## DIRECTIONS FOR THIS TASK:
Display every line of the records below that contains the string "xmlns".
◇ ◇ ◇ ◇ ◇
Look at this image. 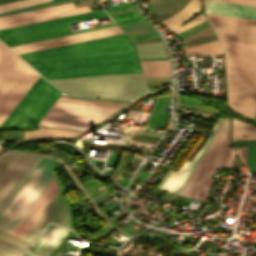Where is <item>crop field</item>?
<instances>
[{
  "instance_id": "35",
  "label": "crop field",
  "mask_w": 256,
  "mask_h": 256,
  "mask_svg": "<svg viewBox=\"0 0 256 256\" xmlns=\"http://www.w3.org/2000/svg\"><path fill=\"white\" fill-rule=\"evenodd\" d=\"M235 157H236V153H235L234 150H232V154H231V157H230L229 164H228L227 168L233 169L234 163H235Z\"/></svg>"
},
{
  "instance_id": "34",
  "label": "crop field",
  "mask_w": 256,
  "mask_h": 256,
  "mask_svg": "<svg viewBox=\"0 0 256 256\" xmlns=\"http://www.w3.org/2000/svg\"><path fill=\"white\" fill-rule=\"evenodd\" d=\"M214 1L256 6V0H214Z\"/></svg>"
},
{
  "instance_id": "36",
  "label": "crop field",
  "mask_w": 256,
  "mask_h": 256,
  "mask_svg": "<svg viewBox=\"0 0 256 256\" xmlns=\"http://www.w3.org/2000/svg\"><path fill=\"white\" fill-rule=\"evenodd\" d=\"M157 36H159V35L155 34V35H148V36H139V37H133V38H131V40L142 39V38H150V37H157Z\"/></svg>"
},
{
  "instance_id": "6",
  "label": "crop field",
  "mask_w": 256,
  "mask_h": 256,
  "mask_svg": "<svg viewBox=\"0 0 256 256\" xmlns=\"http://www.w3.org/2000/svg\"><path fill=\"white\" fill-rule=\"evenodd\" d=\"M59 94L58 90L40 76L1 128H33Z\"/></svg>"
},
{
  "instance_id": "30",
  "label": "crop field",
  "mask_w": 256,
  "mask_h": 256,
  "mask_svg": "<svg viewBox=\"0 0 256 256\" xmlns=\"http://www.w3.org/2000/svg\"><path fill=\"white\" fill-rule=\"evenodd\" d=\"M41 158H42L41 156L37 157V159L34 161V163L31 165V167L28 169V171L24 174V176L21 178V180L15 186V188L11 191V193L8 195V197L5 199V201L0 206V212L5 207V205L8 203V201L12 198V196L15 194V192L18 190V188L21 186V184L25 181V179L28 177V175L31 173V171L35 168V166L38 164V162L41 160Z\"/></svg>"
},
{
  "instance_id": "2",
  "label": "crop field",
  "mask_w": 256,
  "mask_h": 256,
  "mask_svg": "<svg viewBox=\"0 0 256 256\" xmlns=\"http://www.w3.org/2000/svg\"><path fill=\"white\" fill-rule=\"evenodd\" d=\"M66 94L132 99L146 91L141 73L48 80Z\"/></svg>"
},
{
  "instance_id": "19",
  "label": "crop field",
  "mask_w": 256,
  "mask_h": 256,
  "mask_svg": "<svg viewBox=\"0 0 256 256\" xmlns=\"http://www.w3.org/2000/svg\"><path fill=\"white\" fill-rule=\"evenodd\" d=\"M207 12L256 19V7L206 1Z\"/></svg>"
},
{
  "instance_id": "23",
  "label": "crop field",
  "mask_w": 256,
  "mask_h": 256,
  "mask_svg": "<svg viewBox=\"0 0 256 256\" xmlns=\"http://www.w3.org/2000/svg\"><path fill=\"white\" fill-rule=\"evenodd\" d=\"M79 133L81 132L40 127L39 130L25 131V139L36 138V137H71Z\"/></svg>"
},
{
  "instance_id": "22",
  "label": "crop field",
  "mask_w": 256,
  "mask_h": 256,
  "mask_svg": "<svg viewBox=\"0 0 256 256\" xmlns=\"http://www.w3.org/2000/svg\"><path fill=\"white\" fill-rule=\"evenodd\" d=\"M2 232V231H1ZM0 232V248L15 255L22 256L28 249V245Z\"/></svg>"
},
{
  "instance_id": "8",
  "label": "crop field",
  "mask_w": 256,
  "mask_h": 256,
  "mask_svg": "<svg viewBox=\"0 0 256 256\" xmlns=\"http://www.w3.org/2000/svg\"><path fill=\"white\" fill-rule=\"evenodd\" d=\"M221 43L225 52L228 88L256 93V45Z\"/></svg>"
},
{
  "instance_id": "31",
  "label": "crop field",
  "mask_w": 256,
◇ ◇ ◇ ◇ ◇
## WORKED SOLUTION:
  "mask_svg": "<svg viewBox=\"0 0 256 256\" xmlns=\"http://www.w3.org/2000/svg\"><path fill=\"white\" fill-rule=\"evenodd\" d=\"M235 157H236V153H235L234 150H232V154H231V157H230L229 164H228L227 168L233 169L234 163H235Z\"/></svg>"
  "mask_svg": "<svg viewBox=\"0 0 256 256\" xmlns=\"http://www.w3.org/2000/svg\"><path fill=\"white\" fill-rule=\"evenodd\" d=\"M214 1L256 6V0H214Z\"/></svg>"
  "mask_svg": "<svg viewBox=\"0 0 256 256\" xmlns=\"http://www.w3.org/2000/svg\"><path fill=\"white\" fill-rule=\"evenodd\" d=\"M157 36H159V35L155 34V35H148V36H139V37H133V38H131V40L142 39V38H150V37H157Z\"/></svg>"
  "mask_svg": "<svg viewBox=\"0 0 256 256\" xmlns=\"http://www.w3.org/2000/svg\"><path fill=\"white\" fill-rule=\"evenodd\" d=\"M59 94L58 90L40 76L1 128H33Z\"/></svg>"
  "mask_svg": "<svg viewBox=\"0 0 256 256\" xmlns=\"http://www.w3.org/2000/svg\"><path fill=\"white\" fill-rule=\"evenodd\" d=\"M41 158H42L41 156L37 157V159L34 161V163L31 165V167L28 169V171L24 174V176L21 178V180L15 186V188L11 191V193L8 195V197L5 199V201L0 206V212L5 207V205L8 203V201L12 198V196L15 194V192L18 190V188L21 186V184L25 181V179L28 177V175L31 173V171L35 168V166L38 164V162L41 160Z\"/></svg>"
  "mask_svg": "<svg viewBox=\"0 0 256 256\" xmlns=\"http://www.w3.org/2000/svg\"><path fill=\"white\" fill-rule=\"evenodd\" d=\"M66 94L132 99L146 91L141 73L48 80Z\"/></svg>"
  "mask_svg": "<svg viewBox=\"0 0 256 256\" xmlns=\"http://www.w3.org/2000/svg\"><path fill=\"white\" fill-rule=\"evenodd\" d=\"M207 12L256 19V7L206 1Z\"/></svg>"
  "mask_svg": "<svg viewBox=\"0 0 256 256\" xmlns=\"http://www.w3.org/2000/svg\"><path fill=\"white\" fill-rule=\"evenodd\" d=\"M79 133L81 132L40 127L39 130L25 131V139L36 138V137H71Z\"/></svg>"
  "mask_svg": "<svg viewBox=\"0 0 256 256\" xmlns=\"http://www.w3.org/2000/svg\"><path fill=\"white\" fill-rule=\"evenodd\" d=\"M2 232V231H1ZM0 232V248L15 255L22 256L28 249V245Z\"/></svg>"
  "mask_svg": "<svg viewBox=\"0 0 256 256\" xmlns=\"http://www.w3.org/2000/svg\"><path fill=\"white\" fill-rule=\"evenodd\" d=\"M221 43L225 52L228 88L256 93V45Z\"/></svg>"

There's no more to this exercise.